The William Reese Company has issued their Bulletin 27, this one with the title Images of Native Americans. The natives of this New World long fascinated Europe's natives. Their customs, appearance, clothing, were all so strange to a people whose looks and behavior, as we look back from today, were equally odd. This bulletin contains some of the earliest somewhat realistic depictions of American Indians, as seen through European eyes, but at least based on actual observations. From 16th century drawings by early explorers, up to the plethora of illustrations and portfolios created in the 19th century, we have a last look at cultures and lifestyles that rapidly disappeared with advancing settlement. Here, now, are some of these looks at America's Indians as they once were perceived.
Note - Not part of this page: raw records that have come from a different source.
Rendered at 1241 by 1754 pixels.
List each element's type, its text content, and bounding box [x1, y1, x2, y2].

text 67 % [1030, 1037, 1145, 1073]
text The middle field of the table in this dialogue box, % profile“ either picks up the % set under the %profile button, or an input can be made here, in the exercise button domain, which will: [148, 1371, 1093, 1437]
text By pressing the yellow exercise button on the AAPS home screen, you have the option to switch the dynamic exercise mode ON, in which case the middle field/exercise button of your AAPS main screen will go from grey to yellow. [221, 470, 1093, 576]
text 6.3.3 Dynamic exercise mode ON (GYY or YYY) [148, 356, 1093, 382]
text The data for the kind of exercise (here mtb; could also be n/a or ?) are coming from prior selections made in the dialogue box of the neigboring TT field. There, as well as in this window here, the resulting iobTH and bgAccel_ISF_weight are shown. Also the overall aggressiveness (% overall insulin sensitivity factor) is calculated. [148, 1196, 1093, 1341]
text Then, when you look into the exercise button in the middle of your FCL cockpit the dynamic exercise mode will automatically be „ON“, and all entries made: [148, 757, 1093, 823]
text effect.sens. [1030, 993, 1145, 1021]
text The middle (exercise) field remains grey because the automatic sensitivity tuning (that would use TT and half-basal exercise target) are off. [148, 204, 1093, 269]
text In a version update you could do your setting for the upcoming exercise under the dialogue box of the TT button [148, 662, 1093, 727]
Item 3 offers the first reliable images of the New World contained in a book by a man who actually went there - Gonzalo Fernández de Oviedo. Oviedo's work, entitled La Historia General de las Indias, was published from Seville in 1535. Oviedo, who made many trips to America over the course of his life, provides woodcut illustrations of things found in the New World, including botanical specimens such as the prickly pear, and the hammock. He also provides the first illustrations of natives, not exactly those of a skilled artist, but at least a glimpse at the people who inhabited the land. Priced at $225,000.
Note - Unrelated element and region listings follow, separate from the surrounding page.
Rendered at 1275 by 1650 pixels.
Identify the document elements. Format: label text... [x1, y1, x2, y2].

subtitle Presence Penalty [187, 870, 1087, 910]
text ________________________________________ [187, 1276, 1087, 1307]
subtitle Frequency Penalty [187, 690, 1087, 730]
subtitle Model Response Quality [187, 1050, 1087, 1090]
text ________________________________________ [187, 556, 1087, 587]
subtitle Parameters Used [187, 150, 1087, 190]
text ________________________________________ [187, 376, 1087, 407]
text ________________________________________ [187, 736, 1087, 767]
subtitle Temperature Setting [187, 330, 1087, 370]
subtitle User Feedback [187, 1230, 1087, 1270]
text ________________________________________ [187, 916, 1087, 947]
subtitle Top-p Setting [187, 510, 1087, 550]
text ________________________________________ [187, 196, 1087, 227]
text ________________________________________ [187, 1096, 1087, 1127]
Item 1 offers a very early look at Florida and its natives, Der Ander Theyl, Der Newloch Erfvndenen Landt-Schafft Americae. This is the 1591 German edition of Theodor De Bry's account of the ill-fated French Huguenot settlement in Florida in the 1560s. The text comes primarily from the expedition's leaders, Jean Ribault and René de Laudonniere. After a decent start, the mission went very bad. Early favorable relations with the Indians turned sour, the settlers began to fight among themselves, and finally they were attacked by the Spanish from St. Augustine, with most of the members wiped out. Among the few who escaped was Jacques Le Moyne, who accompanied the mission as its artist. Forty-two of the 43 illustrations were created by Le Moyne, and they give us a good look at the settlement, botanical specimens, and the local natives. These illustration feature contemporary hand coloring. One of them is featured on the cover of this catalogue (see image above). $300,000.
Item 17 offered the first illustrations of Indians encountered on Lewis and Clark's pioneering expedition to the American Northwest... maybe. Probably not. It is The Travels of Capts. Lewis & Clarke... published in 1809. The public was still awaiting news of this exploration, the official account not yet published (nor would it be for three more years). This work was something of a clever fraud on an anxiously waiting public. Known as the “apocryphal edition,” it was taken from other books and documents, including Patrick Gass' book, President Jefferson's message, and other material, and presented in a way that many believed it to be the official account. Of course, if this were the official report, you would think they would have spelled Clark's name correctly. About the only new piece of significance was the map, created from reports that were out there. It also contains five plates, supposedly of western Indians. Reese was able to trace one of these back to Bartram's Travels, but was not able to determine the origin of the other four. These plates have been described as “fanciful and absurd,” which seems a likely description. $25,000.